> Required work
Only the lines below starting at the one containing "11: (286, 136, 1.66)" and ending at the one containing "23: (572, 249, 1.67)" belong in the answer, each copied exactly.

Stored items:

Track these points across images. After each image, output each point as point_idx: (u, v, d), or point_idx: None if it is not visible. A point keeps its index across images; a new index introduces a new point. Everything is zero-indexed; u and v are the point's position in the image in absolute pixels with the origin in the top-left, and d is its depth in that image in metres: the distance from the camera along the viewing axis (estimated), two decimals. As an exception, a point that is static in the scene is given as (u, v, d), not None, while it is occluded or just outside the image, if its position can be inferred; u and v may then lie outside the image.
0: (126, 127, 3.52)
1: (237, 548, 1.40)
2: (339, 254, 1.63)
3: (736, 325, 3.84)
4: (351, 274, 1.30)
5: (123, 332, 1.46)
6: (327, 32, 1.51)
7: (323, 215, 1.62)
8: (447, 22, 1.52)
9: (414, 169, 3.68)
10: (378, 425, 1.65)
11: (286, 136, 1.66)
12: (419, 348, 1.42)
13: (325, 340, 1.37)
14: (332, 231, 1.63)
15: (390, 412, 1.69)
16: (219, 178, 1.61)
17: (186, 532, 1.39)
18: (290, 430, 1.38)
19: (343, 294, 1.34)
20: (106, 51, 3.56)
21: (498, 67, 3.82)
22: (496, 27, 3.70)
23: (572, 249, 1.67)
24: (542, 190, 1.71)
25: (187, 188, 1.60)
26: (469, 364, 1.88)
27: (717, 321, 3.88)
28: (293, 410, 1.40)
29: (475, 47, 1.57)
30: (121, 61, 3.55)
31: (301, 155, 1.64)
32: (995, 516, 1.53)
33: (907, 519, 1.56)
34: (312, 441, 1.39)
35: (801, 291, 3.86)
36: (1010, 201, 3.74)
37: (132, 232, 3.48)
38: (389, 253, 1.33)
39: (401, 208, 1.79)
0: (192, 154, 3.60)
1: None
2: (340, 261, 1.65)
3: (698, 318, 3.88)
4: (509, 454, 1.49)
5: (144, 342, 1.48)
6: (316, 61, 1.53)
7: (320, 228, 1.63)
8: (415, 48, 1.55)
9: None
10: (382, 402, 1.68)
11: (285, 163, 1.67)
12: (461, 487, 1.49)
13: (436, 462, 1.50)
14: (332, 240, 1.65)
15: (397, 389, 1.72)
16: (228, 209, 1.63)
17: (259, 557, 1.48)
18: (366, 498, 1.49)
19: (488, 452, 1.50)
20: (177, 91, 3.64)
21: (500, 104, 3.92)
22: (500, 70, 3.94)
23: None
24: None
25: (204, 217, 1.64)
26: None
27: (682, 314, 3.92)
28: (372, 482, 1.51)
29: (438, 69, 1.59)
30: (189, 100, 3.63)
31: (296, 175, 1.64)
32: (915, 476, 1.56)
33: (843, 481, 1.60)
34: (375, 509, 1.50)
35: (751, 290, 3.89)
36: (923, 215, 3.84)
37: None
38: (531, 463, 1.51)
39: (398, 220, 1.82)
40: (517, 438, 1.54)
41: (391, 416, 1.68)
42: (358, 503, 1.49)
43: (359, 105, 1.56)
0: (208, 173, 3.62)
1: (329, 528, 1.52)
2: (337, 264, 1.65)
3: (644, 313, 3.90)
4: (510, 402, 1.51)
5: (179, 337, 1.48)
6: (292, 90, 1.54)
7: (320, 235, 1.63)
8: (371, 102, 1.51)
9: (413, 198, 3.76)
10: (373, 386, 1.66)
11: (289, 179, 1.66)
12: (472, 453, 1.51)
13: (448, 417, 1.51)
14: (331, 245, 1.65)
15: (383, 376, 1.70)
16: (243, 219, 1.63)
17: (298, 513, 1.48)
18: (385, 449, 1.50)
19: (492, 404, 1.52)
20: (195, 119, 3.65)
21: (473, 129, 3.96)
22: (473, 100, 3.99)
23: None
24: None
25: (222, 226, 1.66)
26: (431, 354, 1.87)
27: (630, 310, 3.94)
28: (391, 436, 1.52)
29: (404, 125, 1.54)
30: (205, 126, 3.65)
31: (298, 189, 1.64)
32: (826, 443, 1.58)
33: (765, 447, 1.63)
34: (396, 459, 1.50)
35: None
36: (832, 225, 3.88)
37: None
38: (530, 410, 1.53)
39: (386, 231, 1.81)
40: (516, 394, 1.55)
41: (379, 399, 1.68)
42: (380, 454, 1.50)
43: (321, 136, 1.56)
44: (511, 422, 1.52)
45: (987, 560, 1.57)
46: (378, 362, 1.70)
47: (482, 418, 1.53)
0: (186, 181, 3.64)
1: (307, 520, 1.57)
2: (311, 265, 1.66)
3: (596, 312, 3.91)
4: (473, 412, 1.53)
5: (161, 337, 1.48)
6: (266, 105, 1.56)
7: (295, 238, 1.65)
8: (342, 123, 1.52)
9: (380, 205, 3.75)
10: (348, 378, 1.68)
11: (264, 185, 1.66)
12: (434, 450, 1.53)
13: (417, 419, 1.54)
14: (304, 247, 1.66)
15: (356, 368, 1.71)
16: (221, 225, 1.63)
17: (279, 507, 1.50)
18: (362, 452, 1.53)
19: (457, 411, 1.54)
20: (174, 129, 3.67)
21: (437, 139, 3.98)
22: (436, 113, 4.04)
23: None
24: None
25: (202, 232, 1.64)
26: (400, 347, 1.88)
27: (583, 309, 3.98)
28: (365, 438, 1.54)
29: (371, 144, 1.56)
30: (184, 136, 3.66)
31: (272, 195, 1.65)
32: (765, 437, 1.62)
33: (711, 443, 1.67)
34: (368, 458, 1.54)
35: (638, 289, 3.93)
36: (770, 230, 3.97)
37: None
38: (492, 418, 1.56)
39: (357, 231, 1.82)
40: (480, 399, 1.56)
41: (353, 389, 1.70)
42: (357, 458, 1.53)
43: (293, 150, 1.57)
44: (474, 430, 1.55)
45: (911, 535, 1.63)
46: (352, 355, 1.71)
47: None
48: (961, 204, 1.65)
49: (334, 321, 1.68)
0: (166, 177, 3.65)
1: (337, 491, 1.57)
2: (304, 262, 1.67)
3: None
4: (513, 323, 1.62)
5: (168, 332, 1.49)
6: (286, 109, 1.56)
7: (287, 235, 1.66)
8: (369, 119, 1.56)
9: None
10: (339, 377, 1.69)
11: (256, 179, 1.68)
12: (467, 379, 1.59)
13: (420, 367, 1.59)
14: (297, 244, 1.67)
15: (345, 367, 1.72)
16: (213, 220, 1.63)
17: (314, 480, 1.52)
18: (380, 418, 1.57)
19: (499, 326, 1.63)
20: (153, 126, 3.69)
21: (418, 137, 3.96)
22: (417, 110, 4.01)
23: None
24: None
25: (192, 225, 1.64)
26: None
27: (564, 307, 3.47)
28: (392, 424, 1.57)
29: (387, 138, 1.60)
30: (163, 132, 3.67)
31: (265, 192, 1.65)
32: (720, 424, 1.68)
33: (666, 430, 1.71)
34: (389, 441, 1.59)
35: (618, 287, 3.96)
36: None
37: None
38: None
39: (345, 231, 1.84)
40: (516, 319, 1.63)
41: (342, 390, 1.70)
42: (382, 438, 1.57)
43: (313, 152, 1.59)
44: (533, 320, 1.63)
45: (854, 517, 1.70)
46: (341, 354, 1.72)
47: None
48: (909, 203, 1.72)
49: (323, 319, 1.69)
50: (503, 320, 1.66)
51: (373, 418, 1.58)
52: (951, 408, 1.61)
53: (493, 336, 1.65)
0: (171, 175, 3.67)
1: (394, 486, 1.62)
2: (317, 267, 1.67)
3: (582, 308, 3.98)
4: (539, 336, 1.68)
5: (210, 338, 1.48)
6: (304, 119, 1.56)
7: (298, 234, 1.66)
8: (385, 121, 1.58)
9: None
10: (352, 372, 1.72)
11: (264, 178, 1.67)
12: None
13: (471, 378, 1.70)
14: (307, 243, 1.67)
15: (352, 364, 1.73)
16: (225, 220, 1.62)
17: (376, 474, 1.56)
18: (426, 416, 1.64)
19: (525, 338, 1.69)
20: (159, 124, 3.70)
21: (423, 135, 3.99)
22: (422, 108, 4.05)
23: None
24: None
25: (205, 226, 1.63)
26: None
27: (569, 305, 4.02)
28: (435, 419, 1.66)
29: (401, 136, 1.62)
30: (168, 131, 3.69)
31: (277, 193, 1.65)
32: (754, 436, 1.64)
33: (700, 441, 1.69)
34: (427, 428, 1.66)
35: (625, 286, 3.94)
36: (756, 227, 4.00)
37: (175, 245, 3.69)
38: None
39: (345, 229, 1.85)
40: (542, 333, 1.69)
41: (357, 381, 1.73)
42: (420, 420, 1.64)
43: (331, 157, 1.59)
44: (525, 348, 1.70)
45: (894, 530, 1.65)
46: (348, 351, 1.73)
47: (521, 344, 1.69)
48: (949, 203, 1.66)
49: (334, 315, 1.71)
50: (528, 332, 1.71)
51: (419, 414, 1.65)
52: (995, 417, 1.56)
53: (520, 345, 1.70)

> Completed task
11: (286, 136, 1.66)
12: (419, 348, 1.42)
13: (325, 340, 1.37)
14: (332, 231, 1.63)
15: (390, 412, 1.69)
16: (219, 178, 1.61)
17: (186, 532, 1.39)
18: (290, 430, 1.38)
19: (343, 294, 1.34)
20: (106, 51, 3.56)
21: (498, 67, 3.82)
22: (496, 27, 3.70)
23: (572, 249, 1.67)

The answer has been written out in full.